GOAL: Put the lines of all the records below into a single numbered list, skipping blank lines and leaving out the pictures.

═════ DATA PROVIDED

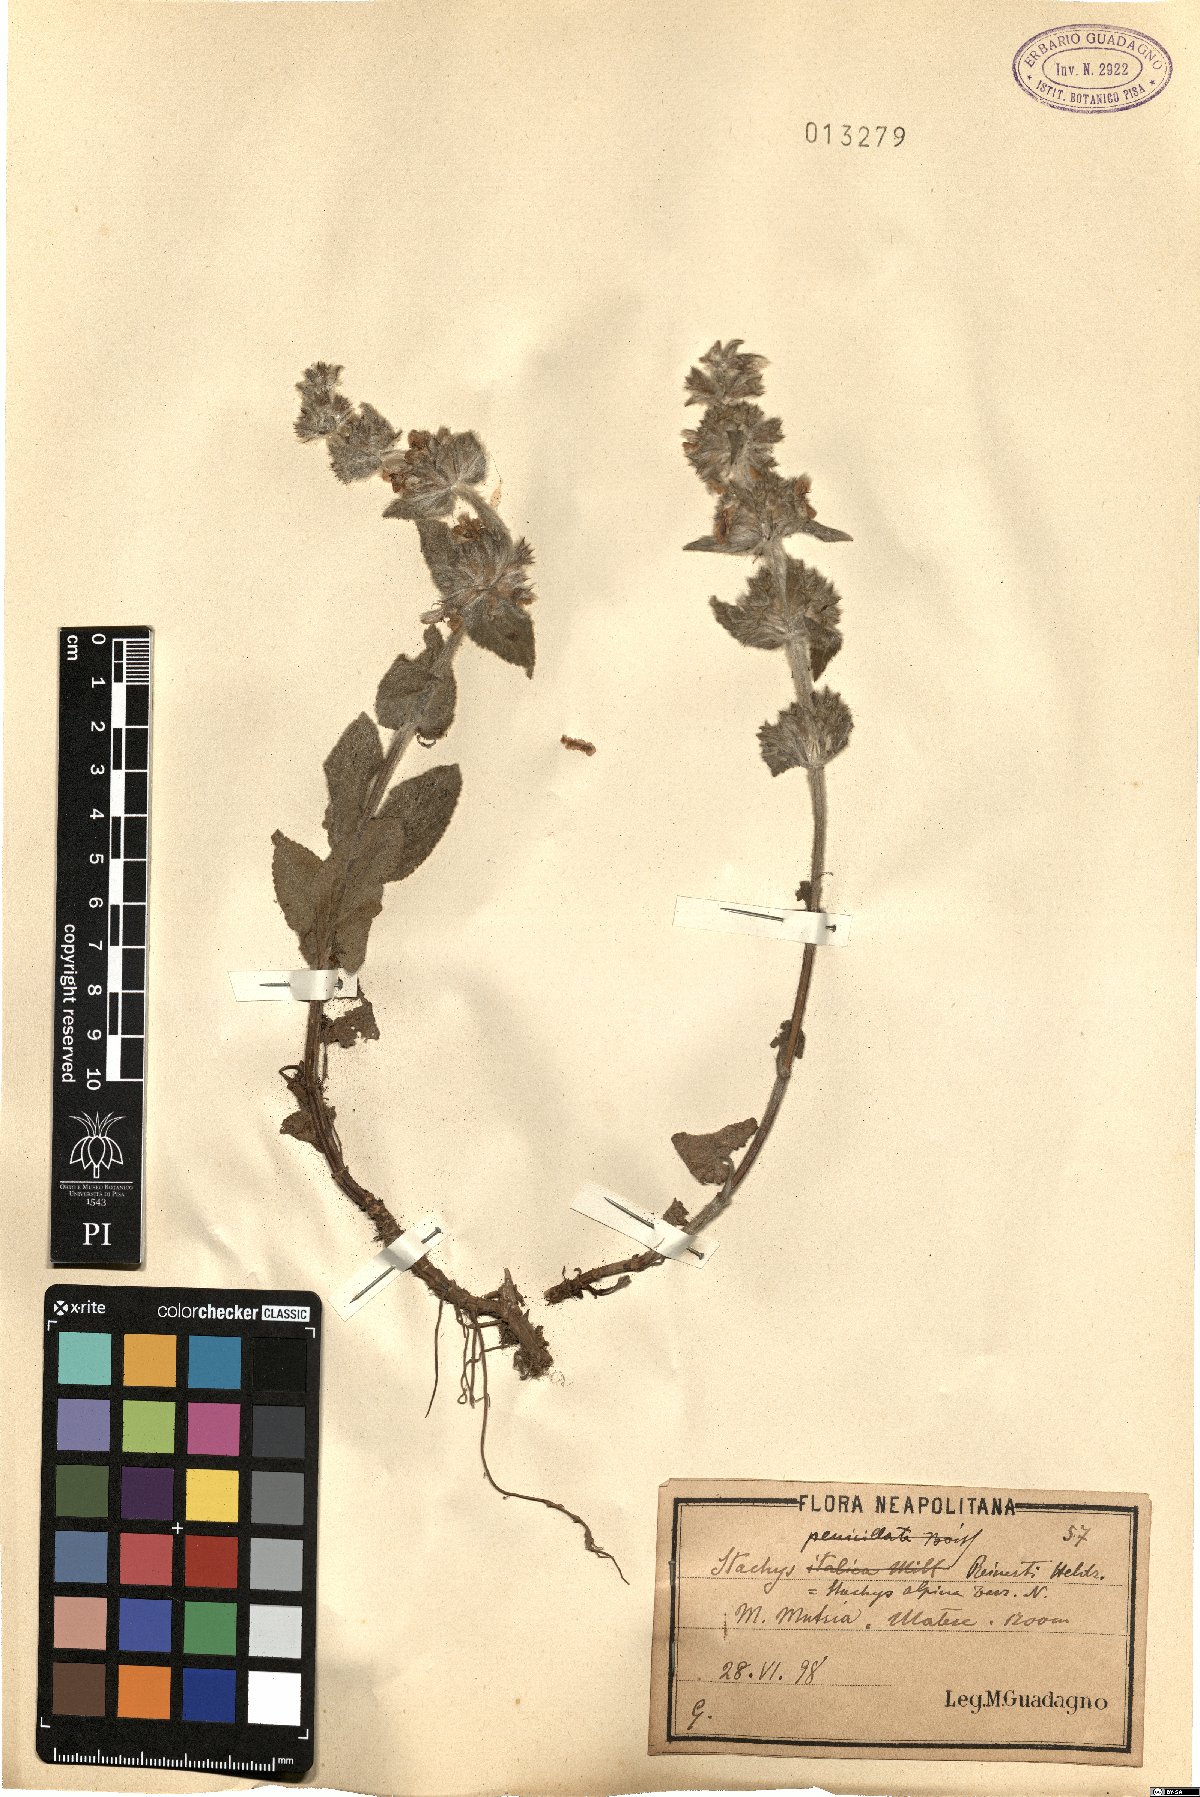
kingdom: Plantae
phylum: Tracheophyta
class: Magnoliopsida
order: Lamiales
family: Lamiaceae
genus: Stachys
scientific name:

══════════

FINAL RESULT:
1. kingdom: Plantae
2. phylum: Tracheophyta
3. class: Magnoliopsida
4. order: Lamiales
5. family: Lamiaceae
6. genus: Stachys
7. scientific name:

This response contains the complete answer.